Sir Richard seemed to hope the carnage in Ukraine would stir a new wave of defections.

“As they witness the venality, infighting and callous incompetence of their leaders – the human factor at its worst – many more Russians are wrestling with the same dilemmas and the same tugs of conscience as their predecessors did in 1968,” he said.

“I invite them to do what others have already done this past 18 months and join hands with us.

“Our door is always open. We will handle their offers of help with the discretion and professionalism for which our service is famed.

“Their secrets will always be safe with us and together we will work to bring the bloodshed to an end. My service lives by the principle that our loyalty to our agents is lifelong and our gratitude eternal.”

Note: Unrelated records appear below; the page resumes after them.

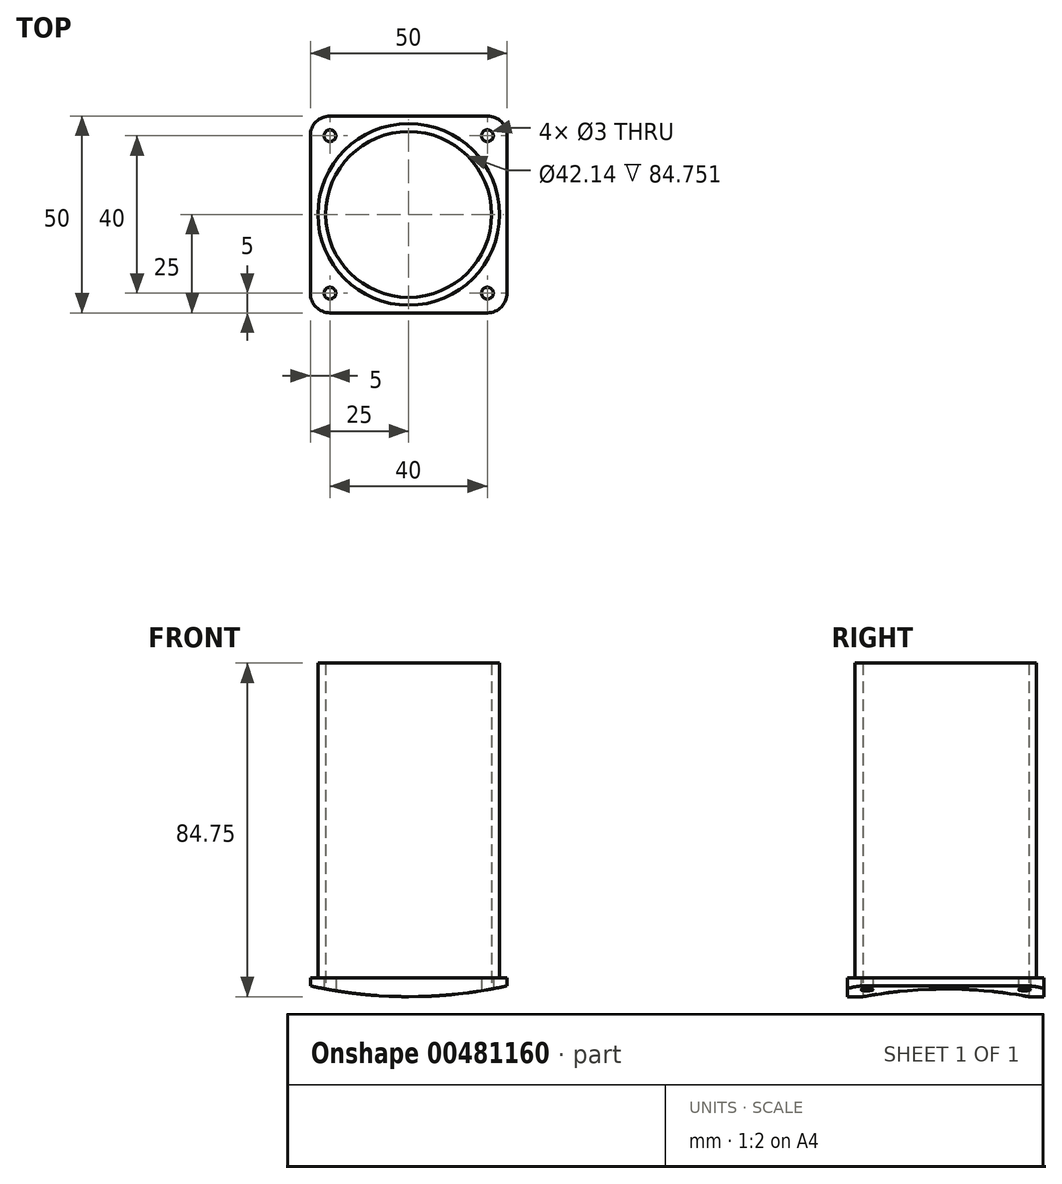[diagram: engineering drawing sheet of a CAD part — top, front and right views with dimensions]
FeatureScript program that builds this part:
annotation { "Feature Type Name" : "Feature", "Feature Type Description" : "" }
export const myFeature = defineFeature(function(context is Context, id is Id, definition is map)
    precondition{}
    {
        {
            var Q0;
            Q0=qCreatedBy(makeId("Top.planeOp"),FACE);
            var sketch = newSketch(context, id + "F0", { "sketchPlane" : qUnion([Q0])});
            skLineSegment(sketch, "E0", {"start": v(0, 70.57) * mm, "end": v(0, -91.76) * mm, "construction": true});
            skLineSegment(sketch, "E1", {"start": v(-109.37, 0) * mm, "end": v(112.01, 0) * mm, "construction": true});
            skLineSegment(sketch, "E2.bottom", {"start": v(25, 25) * mm, "end": v(-25, 25) * mm});
            skLineSegment(sketch, "E2.top", {"start": v(25, -25) * mm, "end": v(-25, -25) * mm});
            skLineSegment(sketch, "E2.left", {"start": v(25, 25) * mm, "end": v(25, -25) * mm});
            skLineSegment(sketch, "E2.right", {"start": v(-25, 25) * mm, "end": v(-25, -25) * mm});
            skPoint(sketch, "E2.middle", {"position": v(0, 0) * mm});
            skLineSegment(sketch, "E3.bottom", {"start": v(20, 20) * mm, "end": v(-20, 20) * mm, "construction": true});
            skLineSegment(sketch, "E3.top", {"start": v(20, -20) * mm, "end": v(-20, -20) * mm, "construction": true});
            skLineSegment(sketch, "E3.left", {"start": v(20, 20) * mm, "end": v(20, -20) * mm, "construction": true});
            skLineSegment(sketch, "E3.right", {"start": v(-20, 20) * mm, "end": v(-20, -20) * mm, "construction": true});
            skCircle(sketch, "E4", {"center": v(20, 20) * mm, "radius": 1.5 * mm});
            skCircle(sketch, "E5.MirrorC", {"center": v(-20, 20) * mm, "radius": 1.5 * mm});
            skCircle(sketch, "E6.MirrorC", {"center": v(20, -20) * mm, "radius": 1.5 * mm});
            skCircle(sketch, "E7.MirrorC", {"center": v(-20, -20) * mm, "radius": 1.5 * mm});
            skCircle(sketch, "E8.0", {"center": v(0, 0) * mm, "radius": 21.07 * mm});
            skSolve(sketch);
        }
        {
            var Q0;
            Q0=makeQuery(id+"F0.imprint","IMPRINT",FACE,{"disambiguationData":[TD([[makeQuery(id+"F0.imprint","IMPRINT",EDGE,{"derivedFrom":sQuery(id+"F0.wireOp",EDGE,"E2.bottom")}),1.0]])]});
            extrude(context, id + "F1", {"entities" : qUnion([Q0]), "depth" : 8 * mm, "offsetDistance" : 25 * mm});
        }
        {
            var Q0;
            Q0=makeQuery(id+"F1.opExtrude","SWEPT_FACE",FACE,{"disambiguationData":[OSD([sQuery(id+"F0.wireOp",EDGE,"E2.top")])]});
            var sketch = newSketch(context, id + "F2", { "sketchPlane" : qUnion([Q0])});
            skLineSegment(sketch, "E9", {"start": v(0, 0) * mm, "end": v(0, 132.13) * mm, "construction": true});
            skPoint(sketch, "E9.endSnap0", {"position": v(0, 0) * mm});
            skPoint(sketch, "E10", {"position": v(-25, 6) * mm});
            skPoint(sketch, "E11.MirrorP", {"position": v(25, 6) * mm});
            skCircle(sketch, "E12", {"center": v(0, 118.25) * mm, "radius": 115 * mm});
            skPoint(sketch, "E12.third.point", {"position": v(0, 233.25) * mm});
            skSolve(sketch);
        }
        {
            var Q0;
            {var subQ1=sQuery(id+"F0.wireOp",EDGE,"E2.top");var subQ6=makeQuery(id+"F1.opExtrude","CAP_EDGE",EDGE,{"disambiguationData":[OSD([subQ1])],"isStart":true});Q0=makeQuery(id+"F2.imprint","IMPRINT",FACE,{"disambiguationData":[TD([[makeQuery(id+"F2.imprint","IMPRINT",EDGE,{"derivedFrom":subQ6}),-1.0]])]});}
            extrude(context, id + "F3", {"entities" : qUnion([Q0]), "operationType" : NewBodyOperationType.REMOVE, "oppositeDirection" : true, "depth" : 100 * mm, "offsetDistance" : 25 * mm});
        }
        {
            var Q0;
            Q0=makeQuery(id+"F1.opExtrude","CAP_FACE",FACE,{"disambiguationData":[OSD([sQuery(id+"F0.wireOp",EDGE,"E2.bottom"),sQuery(id+"F0.wireOp",EDGE,"E2.top"),sQuery(id+"F0.wireOp",EDGE,"E2.left"),sQuery(id+"F0.wireOp",EDGE,"E2.right"),sQuery(id+"F0.wireOp",EDGE,"E4"),sQuery(id+"F0.wireOp",EDGE,"E5.MirrorC"),sQuery(id+"F0.wireOp",EDGE,"E6.MirrorC"),sQuery(id+"F0.wireOp",EDGE,"E7.MirrorC"),sQuery(id+"F0.wireOp",EDGE,"E8.0")])],"isStart":false});
            var sketch = newSketch(context, id + "F4", { "sketchPlane" : qUnion([Q0])});
            skCircle(sketch, "E13.0", {"center": v(0, 0) * mm, "radius": 23.07 * mm});
            skSolve(sketch);
        }
        {
            var Q0;
            Q0=makeQuery(id+"F4.imprint","IMPRINT",FACE,{"disambiguationData":[TD([[makeQuery(id+"F4.imprint","IMPRINT",EDGE,{"derivedFrom":sQuery(id+"F4.wireOp",EDGE,"E13.0")}),1.0]])]});
            extrude(context, id + "F5", {"entities" : qUnion([Q0]), "operationType" : NewBodyOperationType.ADD, "depth" : 80 * mm, "offsetDistance" : 25 * mm});
        }
        {
            var Q0;
            Q0=makeQuery(id+"F1.opExtrude","SWEPT_EDGE",EDGE,{"disambiguationData":[OSD([sQuery(id+"F0.wireOp",EDGE,"E2.top"),sQuery(id+"F0.wireOp",EDGE,"E2.left")])]});
            var Q1;
            Q1=makeQuery(id+"F1.opExtrude","SWEPT_EDGE",EDGE,{"disambiguationData":[OSD([sQuery(id+"F0.wireOp",EDGE,"E2.bottom"),sQuery(id+"F0.wireOp",EDGE,"E2.left")])]});
            var Q2;
            Q2=makeQuery(id+"F1.opExtrude","SWEPT_EDGE",EDGE,{"disambiguationData":[OSD([sQuery(id+"F0.wireOp",EDGE,"E2.bottom"),sQuery(id+"F0.wireOp",EDGE,"E2.right")])]});
            var Q3;
            Q3=makeQuery(id+"F1.opExtrude","SWEPT_EDGE",EDGE,{"disambiguationData":[OSD([sQuery(id+"F0.wireOp",EDGE,"E2.top"),sQuery(id+"F0.wireOp",EDGE,"E2.right")])]});
            fillet(context, id + "F6", {"entities" : qUnion([Q0, Q1, Q2, Q3]), "radius" : 5 * mm, "tangentPropagation" : true, "allowEdgeOverflow" : false});
        }
    });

He also highlighted a short-lived mutiny in Russia last month by the head of the mercenary group Wagner, saying in a question and answer session after the speech that he thought Yevgeny Prigozhin was still “floating around” and had even been for tea with President Putin.

Sir Richard said the rebellion had exposed weakness and division at the heart of the Kremlin and that Putin had been forced to cut a deal with his former prodigy to “save his own skin”.

Asked by a journalist from the news website Politico, who conducted an interview with Sir Richard after his speech, whether Russia’s president was desperate or mad, the MI6 boss said: “He is clearly under pressure.”

He pointed to how a convoy of Wagner mercenaries were able last month to move towards Moscow in their aborted coup as a sign of a lack of grip on power.

As to whether the Wagner chief was still alive, Sir Richard said: “As far as we can tell, Prigozhin is floating around.

“He went for tea with Putin to give him advice along with a number of others. Sometimes these things are mysterious even for me.”

He said the best way for the Kremlin to regain stability would be to withdraw its forces from Ukraine.

“No one wants to humiliate Putin – still less humiliate Russia, the great nation that he misrules. But the answer to these conundrums is very clear – to remove troops from Ukraine.”

His speech covered a range of other topics, including the growth of artificial intelligence (AI) and how computers would not replace human spies.

“In fact, the opposite is likely to be true. As AI trawls the ocean of open source, there will be even greater value in landing, with a well-cast fly, the secrets that lie beyond the reach of its nets,” the spy chief said.

The public outing was not all serious.

Sir Richard was asked about a pair of cufflinks he was wearing – Marmite pots, one saying “love” and the other saying “hate”, in a nod to the divisive sandwich filling.

He joked about how he was doing his bit to help sell British produce to the Czechs.